Manulife US REIT's 3Q22 Portfolio Occupancy Stood at 88.1%

  • Diablo, one of its recently acquired assets, saw the signing of a 10-year lease with a semiconductor firm (+7.3% rent reversion), which took occupancy to 91.1% from 85.7%.
  • Physical occupancy at Manulife US REIT's buildings is estimated at low 30% levels (July: 28%) of employees back in its buildings.
  • The overall pace of rent reversions improved to +4.3% (1H: +1%), showing tenants’ willingness to pay higher for good quality office spaces. There has been an increasing flight to quality (FTQ) trend, with tenants moving to newer buildings with greater amenities to woo employees back. We also expect recessionary concerns to bring back more employees to offices and improve the leasing momentum.

“Hotelisation” to Capture Flight to Quality (FTQ) Trends

  • To capture the FTQ trend, Manulife US REIT plans to continue embarking on asset enhancements by hotelisation, i.e. adding flex and conference/event spaces, and concierge services and food amenities in addition to traditional office space.
  • Peachtree will embark on this concept in 1H23 at an estimated capex of US$18m with an expected IRR of ~9% based on rents, which are ~30% higher for such spaces. This follows the introduction of the similar Flex by JLL at 500 Plaza Drive, with the possibility of Michelson seeing an alike upgrade.

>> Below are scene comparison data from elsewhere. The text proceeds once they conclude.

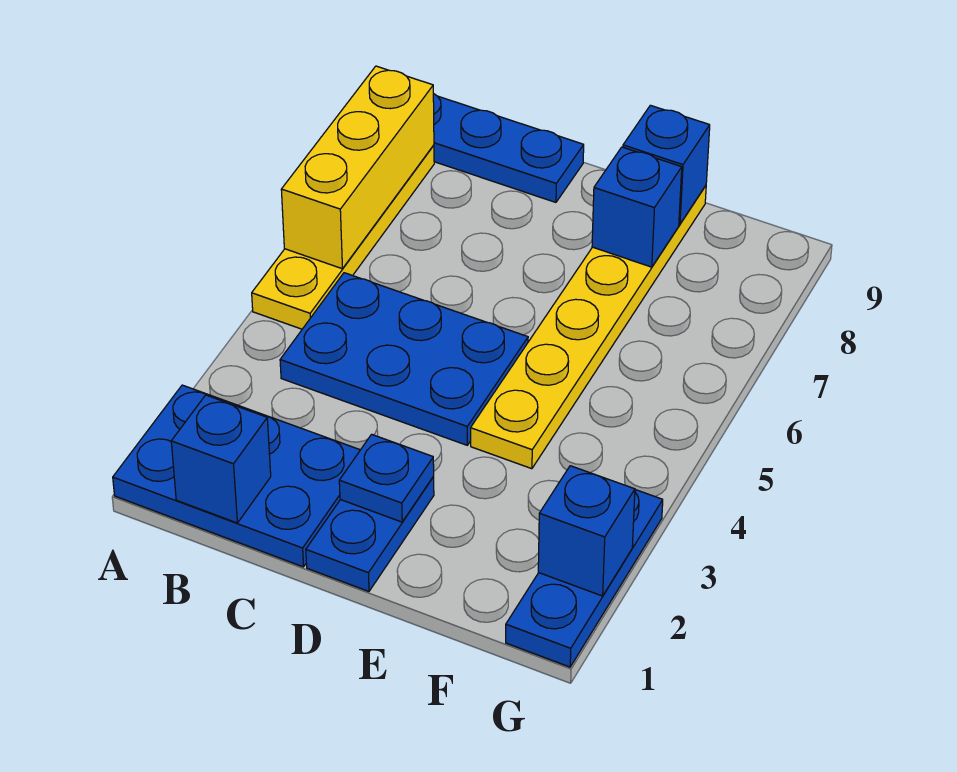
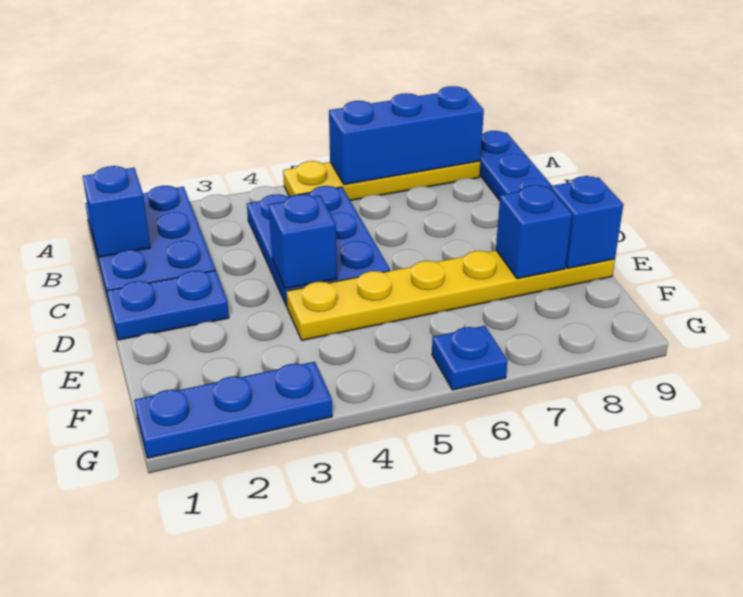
yellow 1x3 brick [281,66,434,269] -> blue 1x3 brick [329,86,484,185]
blue 1x1 plate [339,434,434,522] -> blue 1x1 plate moved to [432,326,508,390]
blue 1x1 brick [538,466,635,596] -> blue 1x1 brick moved to [269,194,337,289]

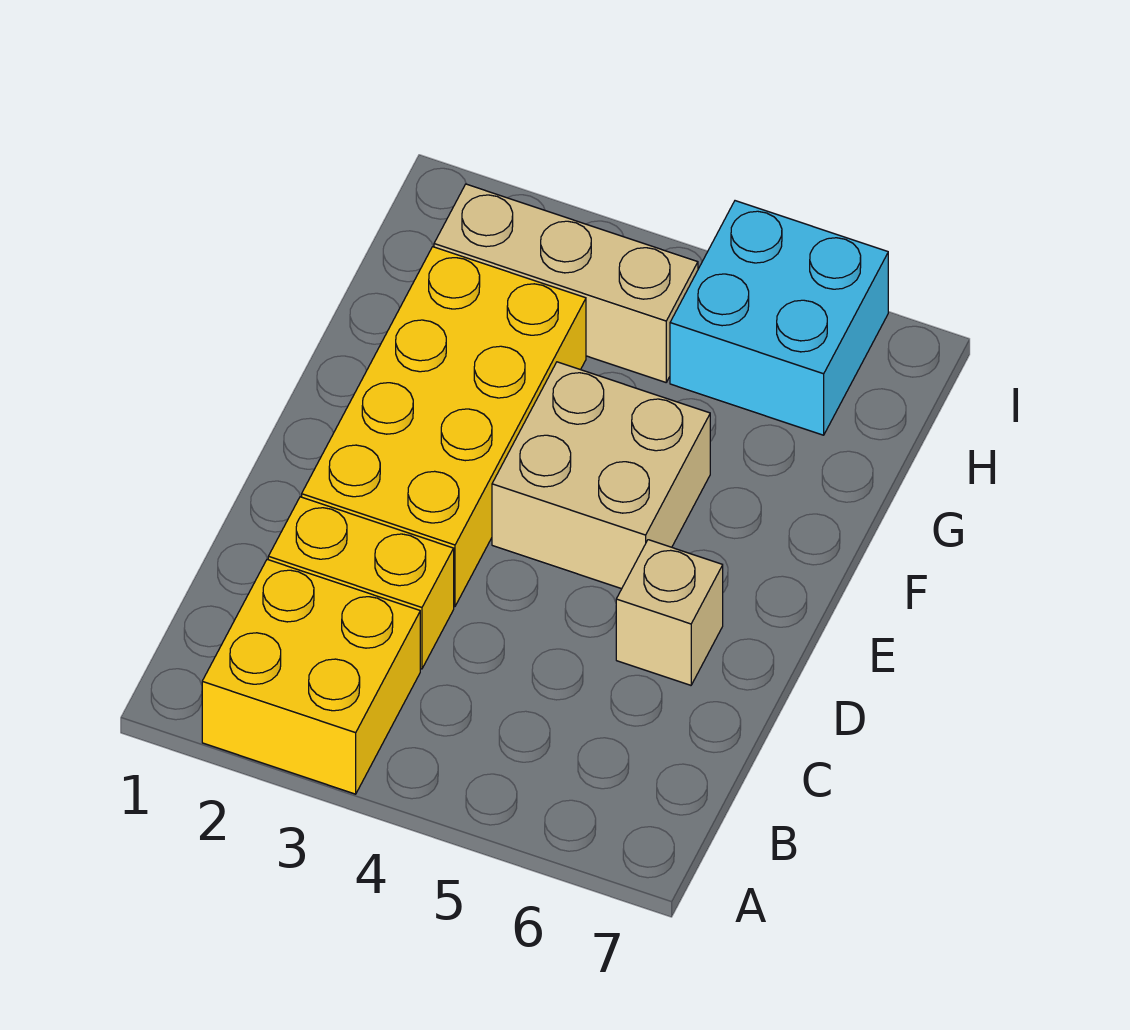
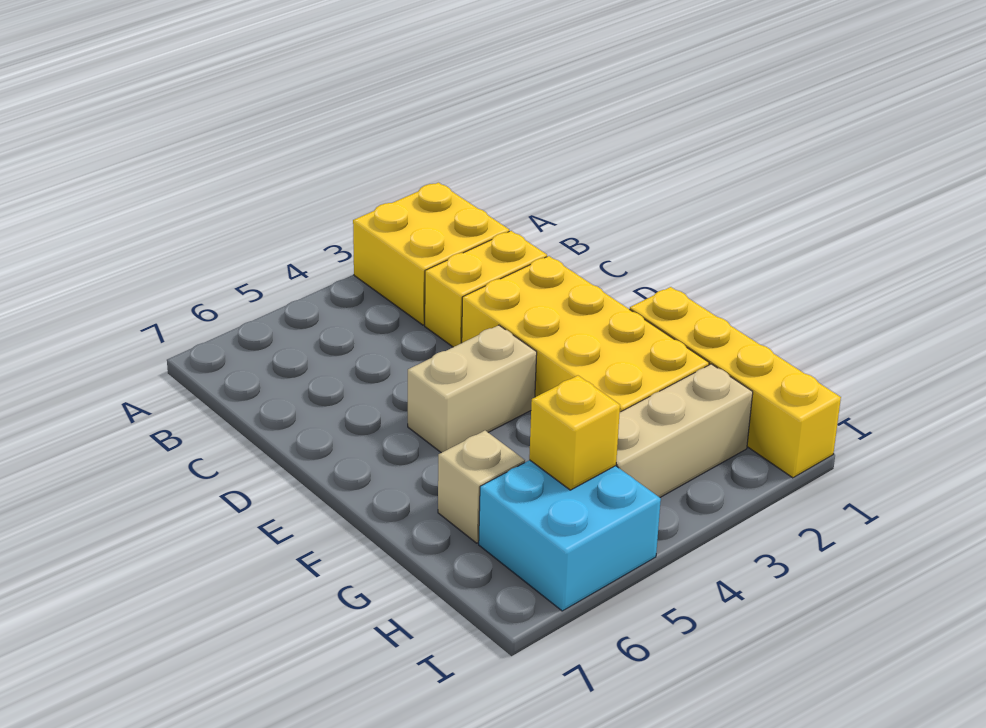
tan 1x1 brick [616,540,723,685] -> tan 1x1 brick moved to [438,431,525,543]
tan 2x2 brick [492,362,710,589] -> tan 1x2 brick [408,325,537,453]
none -> yellow 1x4 brick [630,287,841,478]
none -> yellow 1x1 brick [529,376,620,490]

Divestment on the Cards to Address Gearing and Interest Cover (ICR) Concerns

  • Manulife US REIT's gearing is on the high side at 42.5% and likely to further rise by year’s end with a probable cap rate expansion. ICR currently stands at 3.4x (above the 2.5x requirement for 45% gearing), but is likely to trend lower with rising interest costs.
  • It has US$105m (~10%) of loans maturing in 2023, for which Manulife US REIT is in talks, with interest cost for this tranche likely at 100-150bps higher than the current 3.34% pa all-in interest cost.
  • ~81% of its loans are currently fixed, with every 100bps rise in interest rate impacting Manulife US REIT's DPU by -2%.

Manulife US REIT - Valuation & Recommendation

  • We lower FY23F-24F DPU forecast for Manulife US REIT by 4-5%, mainly to factor in higher-than-expected financing costs. We also raise our COE assumptions by 125bps to factor in higher interest rates and market risks.
  • Manulife US REIT has a top ESG score of 3.3 out of 4.0 (based on our proprietary in-house methodology). As this score is 3 notches above country median, we apply a 6% premium.
  • Keep BUY rating on Manulife US REIT with new US$0.64 target price from US$0.78, 79% upside from the current Manulife US REIT's share price with ~15% yield.